Your task is to extract every line from the material below exactly.

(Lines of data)
* BEGIN *
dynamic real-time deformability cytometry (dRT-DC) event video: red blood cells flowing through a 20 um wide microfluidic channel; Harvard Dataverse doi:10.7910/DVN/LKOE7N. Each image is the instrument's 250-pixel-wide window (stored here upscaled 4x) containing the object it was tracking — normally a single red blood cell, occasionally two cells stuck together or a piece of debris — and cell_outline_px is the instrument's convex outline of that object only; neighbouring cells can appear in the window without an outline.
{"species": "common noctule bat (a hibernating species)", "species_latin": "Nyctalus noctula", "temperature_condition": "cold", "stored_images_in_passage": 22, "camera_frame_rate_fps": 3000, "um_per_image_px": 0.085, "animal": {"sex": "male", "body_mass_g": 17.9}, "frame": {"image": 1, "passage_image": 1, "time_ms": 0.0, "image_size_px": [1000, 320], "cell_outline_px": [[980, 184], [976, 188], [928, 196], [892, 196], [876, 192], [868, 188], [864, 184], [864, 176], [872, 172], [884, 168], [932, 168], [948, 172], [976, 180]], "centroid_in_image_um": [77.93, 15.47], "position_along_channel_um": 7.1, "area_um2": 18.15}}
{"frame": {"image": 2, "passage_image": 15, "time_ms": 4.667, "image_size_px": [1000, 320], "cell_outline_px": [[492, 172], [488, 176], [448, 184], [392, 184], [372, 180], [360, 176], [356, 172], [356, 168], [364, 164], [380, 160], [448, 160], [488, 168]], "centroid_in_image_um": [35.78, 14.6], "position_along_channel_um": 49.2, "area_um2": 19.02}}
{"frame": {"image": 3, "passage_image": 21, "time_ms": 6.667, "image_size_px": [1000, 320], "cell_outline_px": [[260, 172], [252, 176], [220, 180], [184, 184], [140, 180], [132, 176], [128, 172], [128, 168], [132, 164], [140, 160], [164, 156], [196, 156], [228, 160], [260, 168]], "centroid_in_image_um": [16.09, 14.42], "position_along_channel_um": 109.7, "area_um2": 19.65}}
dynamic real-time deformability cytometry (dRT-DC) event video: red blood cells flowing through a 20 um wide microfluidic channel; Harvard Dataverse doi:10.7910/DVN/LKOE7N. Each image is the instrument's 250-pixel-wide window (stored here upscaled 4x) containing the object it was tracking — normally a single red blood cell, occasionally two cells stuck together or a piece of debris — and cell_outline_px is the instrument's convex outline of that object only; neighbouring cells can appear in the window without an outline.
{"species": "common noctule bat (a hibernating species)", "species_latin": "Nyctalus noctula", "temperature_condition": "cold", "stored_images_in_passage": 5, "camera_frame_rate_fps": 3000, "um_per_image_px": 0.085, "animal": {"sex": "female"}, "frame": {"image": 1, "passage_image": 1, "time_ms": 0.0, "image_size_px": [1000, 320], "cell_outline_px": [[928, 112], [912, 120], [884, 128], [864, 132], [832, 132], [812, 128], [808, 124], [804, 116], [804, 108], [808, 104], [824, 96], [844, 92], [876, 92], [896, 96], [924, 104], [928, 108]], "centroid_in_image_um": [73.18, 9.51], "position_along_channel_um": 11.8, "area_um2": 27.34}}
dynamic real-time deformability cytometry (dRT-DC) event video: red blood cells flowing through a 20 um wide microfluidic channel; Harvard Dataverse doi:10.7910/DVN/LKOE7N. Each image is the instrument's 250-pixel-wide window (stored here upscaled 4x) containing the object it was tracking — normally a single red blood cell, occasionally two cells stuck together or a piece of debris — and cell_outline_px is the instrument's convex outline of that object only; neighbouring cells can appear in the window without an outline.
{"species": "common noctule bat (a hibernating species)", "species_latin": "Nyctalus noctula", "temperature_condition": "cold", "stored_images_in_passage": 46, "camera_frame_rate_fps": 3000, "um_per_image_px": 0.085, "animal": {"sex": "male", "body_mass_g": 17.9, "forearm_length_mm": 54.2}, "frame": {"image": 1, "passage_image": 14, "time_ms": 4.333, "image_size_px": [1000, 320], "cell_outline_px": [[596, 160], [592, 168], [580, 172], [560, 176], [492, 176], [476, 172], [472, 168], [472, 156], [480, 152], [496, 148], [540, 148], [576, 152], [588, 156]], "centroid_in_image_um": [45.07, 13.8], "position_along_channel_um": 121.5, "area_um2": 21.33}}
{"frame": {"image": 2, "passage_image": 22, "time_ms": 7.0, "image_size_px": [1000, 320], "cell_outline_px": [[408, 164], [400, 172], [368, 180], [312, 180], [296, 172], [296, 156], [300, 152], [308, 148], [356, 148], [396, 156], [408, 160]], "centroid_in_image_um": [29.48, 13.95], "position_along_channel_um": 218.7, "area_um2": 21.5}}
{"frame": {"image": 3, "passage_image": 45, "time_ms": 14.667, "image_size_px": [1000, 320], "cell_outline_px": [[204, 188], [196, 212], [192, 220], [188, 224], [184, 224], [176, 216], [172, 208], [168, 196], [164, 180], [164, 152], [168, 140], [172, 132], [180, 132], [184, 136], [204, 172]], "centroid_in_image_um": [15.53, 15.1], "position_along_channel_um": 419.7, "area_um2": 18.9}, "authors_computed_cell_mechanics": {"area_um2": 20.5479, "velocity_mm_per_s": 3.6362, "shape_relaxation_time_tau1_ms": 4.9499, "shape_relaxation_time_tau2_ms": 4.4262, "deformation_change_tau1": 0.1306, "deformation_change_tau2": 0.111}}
* END *
Written response:
dynamic real-time deformability cytometry (dRT-DC) event video: red blood cells flowing through a 20 um wide microfluidic channel; Harvard Dataverse doi:10.7910/DVN/LKOE7N. Each image is the instrument's 250-pixel-wide window (stored here upscaled 4x) containing the object it was tracking — normally a single red blood cell, occasionally two cells stuck together or a piece of debris — and cell_outline_px is the instrument's convex outline of that object only; neighbouring cells can appear in the window without an outline.
{"species": "common noctule bat (a hibernating species)", "species_latin": "Nyctalus noctula", "temperature_condition": "cold", "stored_images_in_passage": 22, "camera_frame_rate_fps": 3000, "um_per_image_px": 0.085, "animal": {"sex": "male", "body_mass_g": 17.9}, "frame": {"image": 1, "passage_image": 1, "time_ms": 0.0, "image_size_px": [1000, 320], "cell_outline_px": [[980, 184], [976, 188], [928, 196], [892, 196], [876, 192], [868, 188], [864, 184], [864, 176], [872, 172], [884, 168], [932, 168], [948, 172], [976, 180]], "centroid_in_image_um": [77.93, 15.47], "position_along_channel_um": 7.1, "area_um2": 18.15}}
{"frame": {"image": 2, "passage_image": 15, "time_ms": 4.667, "image_size_px": [1000, 320], "cell_outline_px": [[492, 172], [488, 176], [448, 184], [392, 184], [372, 180], [360, 176], [356, 172], [356, 168], [364, 164], [380, 160], [448, 160], [488, 168]], "centroid_in_image_um": [35.78, 14.6], "position_along_channel_um": 49.2, "area_um2": 19.02}}
{"frame": {"image": 3, "passage_image": 21, "time_ms": 6.667, "image_size_px": [1000, 320], "cell_outline_px": [[260, 172], [252, 176], [220, 180], [184, 184], [140, 180], [132, 176], [128, 172], [128, 168], [132, 164], [140, 160], [164, 156], [196, 156], [228, 160], [260, 168]], "centroid_in_image_um": [16.09, 14.42], "position_along_channel_um": 109.7, "area_um2": 19.65}}
dynamic real-time deformability cytometry (dRT-DC) event video: red blood cells flowing through a 20 um wide microfluidic channel; Harvard Dataverse doi:10.7910/DVN/LKOE7N. Each image is the instrument's 250-pixel-wide window (stored here upscaled 4x) containing the object it was tracking — normally a single red blood cell, occasionally two cells stuck together or a piece of debris — and cell_outline_px is the instrument's convex outline of that object only; neighbouring cells can appear in the window without an outline.
{"species": "common noctule bat (a hibernating species)", "species_latin": "Nyctalus noctula", "temperature_condition": "cold", "stored_images_in_passage": 5, "camera_frame_rate_fps": 3000, "um_per_image_px": 0.085, "animal": {"sex": "female"}, "frame": {"image": 1, "passage_image": 1, "time_ms": 0.0, "image_size_px": [1000, 320], "cell_outline_px": [[928, 112], [912, 120], [884, 128], [864, 132], [832, 132], [812, 128], [808, 124], [804, 116], [804, 108], [808, 104], [824, 96], [844, 92], [876, 92], [896, 96], [924, 104], [928, 108]], "centroid_in_image_um": [73.18, 9.51], "position_along_channel_um": 11.8, "area_um2": 27.34}}
dynamic real-time deformability cytometry (dRT-DC) event video: red blood cells flowing through a 20 um wide microfluidic channel; Harvard Dataverse doi:10.7910/DVN/LKOE7N. Each image is the instrument's 250-pixel-wide window (stored here upscaled 4x) containing the object it was tracking — normally a single red blood cell, occasionally two cells stuck together or a piece of debris — and cell_outline_px is the instrument's convex outline of that object only; neighbouring cells can appear in the window without an outline.
{"species": "common noctule bat (a hibernating species)", "species_latin": "Nyctalus noctula", "temperature_condition": "cold", "stored_images_in_passage": 46, "camera_frame_rate_fps": 3000, "um_per_image_px": 0.085, "animal": {"sex": "male", "body_mass_g": 17.9, "forearm_length_mm": 54.2}, "frame": {"image": 1, "passage_image": 14, "time_ms": 4.333, "image_size_px": [1000, 320], "cell_outline_px": [[596, 160], [592, 168], [580, 172], [560, 176], [492, 176], [476, 172], [472, 168], [472, 156], [480, 152], [496, 148], [540, 148], [576, 152], [588, 156]], "centroid_in_image_um": [45.07, 13.8], "position_along_channel_um": 121.5, "area_um2": 21.33}}
{"frame": {"image": 2, "passage_image": 22, "time_ms": 7.0, "image_size_px": [1000, 320], "cell_outline_px": [[408, 164], [400, 172], [368, 180], [312, 180], [296, 172], [296, 156], [300, 152], [308, 148], [356, 148], [396, 156], [408, 160]], "centroid_in_image_um": [29.48, 13.95], "position_along_channel_um": 218.7, "area_um2": 21.5}}
{"frame": {"image": 3, "passage_image": 45, "time_ms": 14.667, "image_size_px": [1000, 320], "cell_outline_px": [[204, 188], [196, 212], [192, 220], [188, 224], [184, 224], [176, 216], [172, 208], [168, 196], [164, 180], [164, 152], [168, 140], [172, 132], [180, 132], [184, 136], [204, 172]], "centroid_in_image_um": [15.53, 15.1], "position_along_channel_um": 419.7, "area_um2": 18.9}, "authors_computed_cell_mechanics": {"area_um2": 20.5479, "velocity_mm_per_s": 3.6362, "shape_relaxation_time_tau1_ms": 4.9499, "shape_relaxation_time_tau2_ms": 4.4262, "deformation_change_tau1": 0.1306, "deformation_change_tau2": 0.111}}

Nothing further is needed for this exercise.